À Pereybère : Deux maçons retrouvés morts dans une villa en construction
Par
Defimedia.info
Par
Defimedia.info
Deux hommes âgés de 31 et 32 ans ont été retrouvés sans vie, samedi 25 avril, dans une villa en construction à Pereybère. La police de Grand-Baie a ouvert une enquête afin d’établir les circonstances exactes de ces décès. La piste d’une overdose est, à ce stade, envisagée par les enquêteurs.
Une enquête a été ouverte par la police de Grand-Baie après la découverte des corps sans vie de deux maçons âgés de 31 et 32 ans, le samedi 25 avril. Les deux hommes travaillaient sur le chantier et y résidaient également depuis quelque temps. À ce stade de l’enquête, la police privilégie la thèse d’une overdose de drogue.
La macabre découverte a été faite samedi matin par le propriétaire des lieux, un avocat, qui s’est rendu sur place après avoir constaté l’absence inhabituelle des ouvriers sur les images des caméras de surveillance et avoir tenté, en vain, de les joindre par téléphone.
À l’arrivée de la police, les deux corps inertes ont été découverts dans la salle de bains, l’un reposant sur l’autre, avec deux seringues à proximité. Un médecin du Service d’aide médicale urgente (Samu), dépêché sur place, a confirmé les décès. Des seringues ainsi qu’une boîte métallique retrouvées dans la villa ont été placées sous scellés à des fins d’analyse.

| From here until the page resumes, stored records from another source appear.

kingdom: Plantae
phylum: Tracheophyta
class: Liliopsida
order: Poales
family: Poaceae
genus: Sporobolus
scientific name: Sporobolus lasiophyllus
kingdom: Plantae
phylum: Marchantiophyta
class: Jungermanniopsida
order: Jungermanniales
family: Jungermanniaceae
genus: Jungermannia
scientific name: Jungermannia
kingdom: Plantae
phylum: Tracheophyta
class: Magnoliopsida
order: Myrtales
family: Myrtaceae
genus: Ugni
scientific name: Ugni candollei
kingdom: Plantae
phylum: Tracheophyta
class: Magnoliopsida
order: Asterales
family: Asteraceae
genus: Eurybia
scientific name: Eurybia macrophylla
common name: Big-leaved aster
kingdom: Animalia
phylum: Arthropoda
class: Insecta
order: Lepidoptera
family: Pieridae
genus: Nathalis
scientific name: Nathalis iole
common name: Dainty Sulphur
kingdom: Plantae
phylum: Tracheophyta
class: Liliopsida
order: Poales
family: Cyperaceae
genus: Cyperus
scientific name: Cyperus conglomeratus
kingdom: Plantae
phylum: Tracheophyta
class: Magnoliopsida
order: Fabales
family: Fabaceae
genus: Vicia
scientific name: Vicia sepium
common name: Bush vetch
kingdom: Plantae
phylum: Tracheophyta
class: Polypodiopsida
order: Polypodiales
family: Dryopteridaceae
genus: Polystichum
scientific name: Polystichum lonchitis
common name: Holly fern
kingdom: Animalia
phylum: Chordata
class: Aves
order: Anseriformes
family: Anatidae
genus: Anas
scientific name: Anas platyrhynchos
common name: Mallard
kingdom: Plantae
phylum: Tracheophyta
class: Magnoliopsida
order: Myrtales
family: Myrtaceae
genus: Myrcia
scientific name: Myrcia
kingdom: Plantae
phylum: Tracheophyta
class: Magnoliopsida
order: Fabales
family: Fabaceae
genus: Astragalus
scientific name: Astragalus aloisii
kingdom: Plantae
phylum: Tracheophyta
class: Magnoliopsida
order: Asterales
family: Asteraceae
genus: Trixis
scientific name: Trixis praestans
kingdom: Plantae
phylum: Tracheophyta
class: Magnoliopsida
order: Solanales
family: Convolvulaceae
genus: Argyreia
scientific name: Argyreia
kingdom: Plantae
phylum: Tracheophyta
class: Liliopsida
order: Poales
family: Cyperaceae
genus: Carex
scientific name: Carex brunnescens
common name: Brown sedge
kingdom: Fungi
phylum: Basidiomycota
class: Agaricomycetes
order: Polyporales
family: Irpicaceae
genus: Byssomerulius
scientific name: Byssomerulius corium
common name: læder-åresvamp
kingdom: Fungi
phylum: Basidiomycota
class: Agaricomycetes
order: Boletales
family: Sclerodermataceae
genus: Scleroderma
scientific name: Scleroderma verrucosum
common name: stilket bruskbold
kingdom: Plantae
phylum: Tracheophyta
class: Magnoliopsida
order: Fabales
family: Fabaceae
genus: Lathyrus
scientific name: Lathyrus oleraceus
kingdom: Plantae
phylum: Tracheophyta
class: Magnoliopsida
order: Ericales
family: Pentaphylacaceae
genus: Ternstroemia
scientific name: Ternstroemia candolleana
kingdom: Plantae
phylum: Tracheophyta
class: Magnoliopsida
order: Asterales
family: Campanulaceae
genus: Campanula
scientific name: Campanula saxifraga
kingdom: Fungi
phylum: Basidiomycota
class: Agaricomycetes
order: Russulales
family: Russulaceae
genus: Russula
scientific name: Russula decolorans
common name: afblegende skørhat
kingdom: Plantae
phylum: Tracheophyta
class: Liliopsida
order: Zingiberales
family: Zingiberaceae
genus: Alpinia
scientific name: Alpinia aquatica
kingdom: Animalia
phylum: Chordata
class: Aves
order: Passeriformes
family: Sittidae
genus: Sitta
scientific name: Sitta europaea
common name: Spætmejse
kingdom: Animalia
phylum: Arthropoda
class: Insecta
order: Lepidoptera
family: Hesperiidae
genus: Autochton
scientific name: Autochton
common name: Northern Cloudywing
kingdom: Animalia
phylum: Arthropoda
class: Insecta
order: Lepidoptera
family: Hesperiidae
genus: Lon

Selon le propriétaire, il ne connaissait pas personnellement les victimes et traitait uniquement avec leur employeur, un entrepreneur en construction. Il a précisé que les deux maçons étaient affectés à des travaux de construction, notamment d’une piscine, et qu’ils logeaient temporairement sur le site après leurs heures de travail.
Les autopsies, pratiquées le jour même par le chef du département médico-légal, le Dr Sudesh Kumar Gungadin, ont conclu à des décès dus à des œdèmes pulmonaires. Les deux victimes étaient originaires de Petite-Rivière et de Richelieu.
Samedi, les corps ont été remis aux proches après les examens médico-légaux. Des membres des familles des défunts ont également été entendus par la police dans le cadre de l’enquête, qui se poursuit afin d’établir les circonstances exactes de ces décès.